There is a fairy tale element to Bertram’s proclamation, a seemingly impossible task that the heroine has to perform, and the audience sympathises with wronged Helena, whose only faults lie in loving a proud, shallow young man. His character is not the stuff that heroes are made of, and this makes his change of heart at the end of the play difficult to swallow.

Themes

Virginity and sex are themes running throughout the play as Helena uses his seduction of Diana, a Florentine maiden, to enable her to fulfil his conditions. Shakespeare uses similes of war and love throughout the play to illustrate these. See the YouTube video below for more details of characters and themes. I would recommend watching this with older teens.

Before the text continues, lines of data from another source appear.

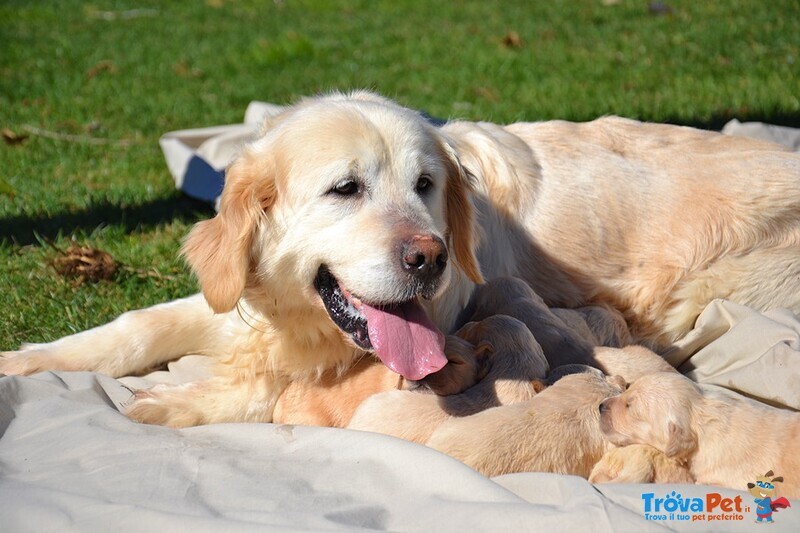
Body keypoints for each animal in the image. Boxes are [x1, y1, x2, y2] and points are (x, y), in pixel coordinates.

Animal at [1, 89, 800, 426]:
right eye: (345, 188)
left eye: (425, 185)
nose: (430, 258)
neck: (298, 323)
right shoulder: (238, 305)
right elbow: (133, 327)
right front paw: (27, 360)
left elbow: (269, 387)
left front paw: (176, 402)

“The web of our life is of a mingled yarn, good and ill together: our virtues would be proud, if our faults whipped them not; and our crimes would despair if they were not cherished by our virtues.” (First Lord, Act 4 Scene 3)

This speech gets to the heart of the play and shows Shakespeare’s genius in understanding real people. We are all a mixture of virtues and faults. Like Bertram and Helena, we all make good and bad choices. This is what it means to be human.

Notable Quotes

Love all, trust a few, do wrong to none.

(Countess, Act 1 Scene 1

All’s well that ends well, still the fine’s the crown;

Whate’er the course, the end is the renown.

(Helena, Act 4 Scene 4)

I have seen a medicine

That’s able to breathe life into a stone,

(Lafeu, Act 2 Scene 1)

Mine eyes smell onions, I shall weep anon.